In this study, integrated database analysis revealed a significant association between BG and AD, indicating the neuroprotective role of BG mediated through the MAPK signaling pathway. PPI analysis and molecular docking further validated these findings. Human epidemiological studies indicate that women are at a significantly higher risk of developing Alzheimer’s disease than men [48,49]. Correspondingly, female 5×FAD mice demonstrate heightened amyloid-beta plaque pathology compared to age-matched males [50,51]. In addition, aggressive behavior among adult male mice induces stress, which may alter neuroinflammatory and immune responses—thereby introducing confounding variables in studies investigating neuroinflammation [52]. Therefore, to enhance experimental consistency and minimize potential confounds, we selected female mice for this study.

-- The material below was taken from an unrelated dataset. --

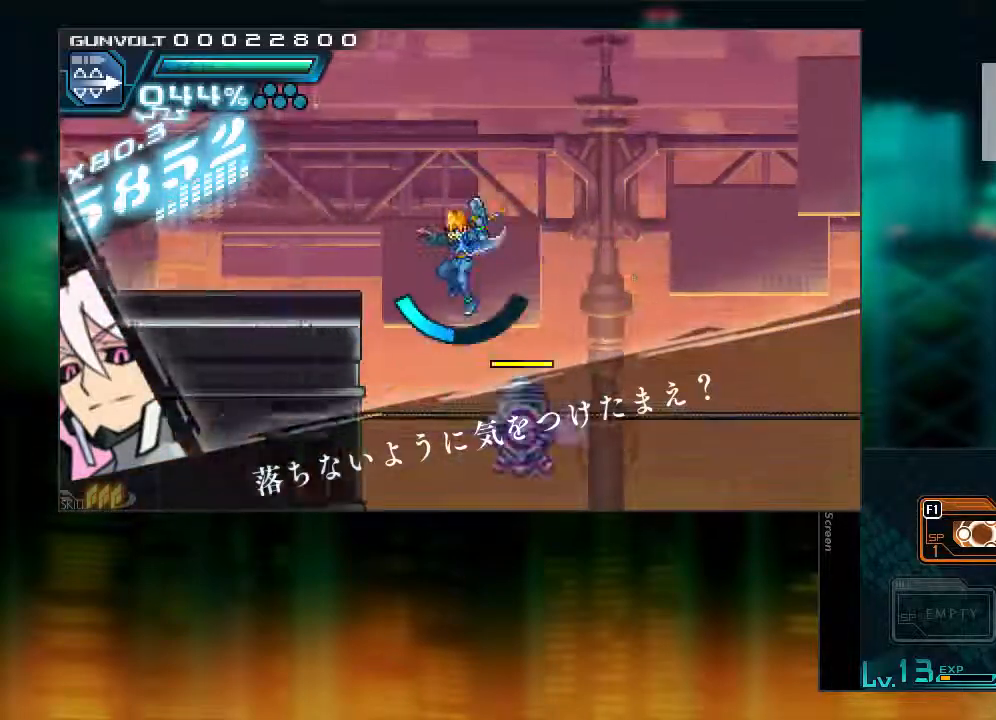
{"buttons": ["CIRCLE"], "events": [[17, "CIRCLE", "up"], [250, "CIRCLE", "down"]]}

We found that long-term intragastric administration of BG ameliorated cognitive impairment, reduced Aβ deposition, and attenuated neuroinflammation in 5×FAD female mice. Our results also demonstrated that BG suppresses pro-inflammatory cytokine production by inhibiting excessive microglial activation. Subsequent mechanistic investigation revealed that BG attenuates neuroinflammatory responses by inhibiting the MAPK signaling pathway, evidenced by significantly reduced phosphorylation of ERK (a key MAPK pathway component) in both the hippocampus of 5×FAD mice and Aβ-stimulated BV2 microglial cells.

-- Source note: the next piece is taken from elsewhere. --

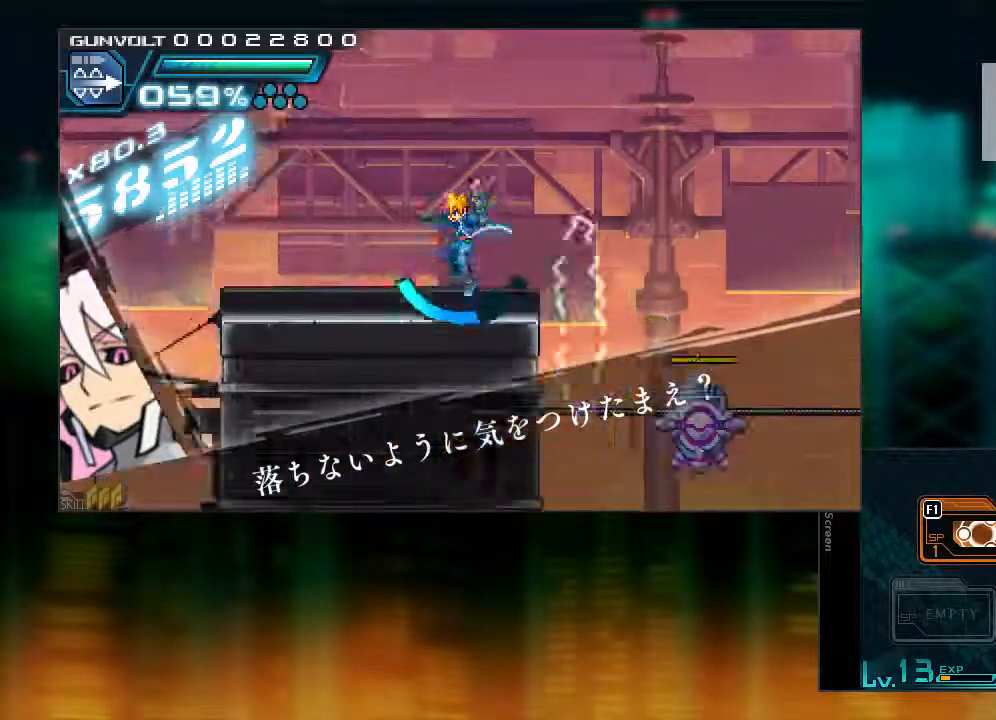
{"buttons": ["CIRCLE"], "events": [[50, "CIRCLE", "up"], [350, "CIRCLE", "down"]]}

The presence of elevated inflammatory cytokines and chemokines in AD patients, along with identified AD risk genes linked to innate immunity, suggests that neuroinflammation plays a key role in AD pathogenesis [11,53,54]. Current spatial transcriptomics have found that complex inflammatory-like changes are observed around AD amyloid plaques, manifested as complex changes in gene expression profiles [55]. Neuroinflammation is a double-edged sword for the AD brain: it clears deposited Aβ and produces cytotoxic substances that exacerbate Aβ deposition and lead to cognitive decline [6,8]. Many naturally occurring phytochemicals can counteract cognitive decline by reducing the expression of peripheral and neuroinflammatory responses, and the activation of microglia and astrocytes [45,56,57]. Considering the diverse functions of microglia, it would be advantageous to use medications that selectively modulate their activity—reducing harmful aspects like neurotoxicity and proinflammation while sparing protective functions such as the phagocytic removal of toxins [58]. Our results have shown that long-term BG treatment ameliorated Aβ deposition and microglial activation in 5×FAD mice.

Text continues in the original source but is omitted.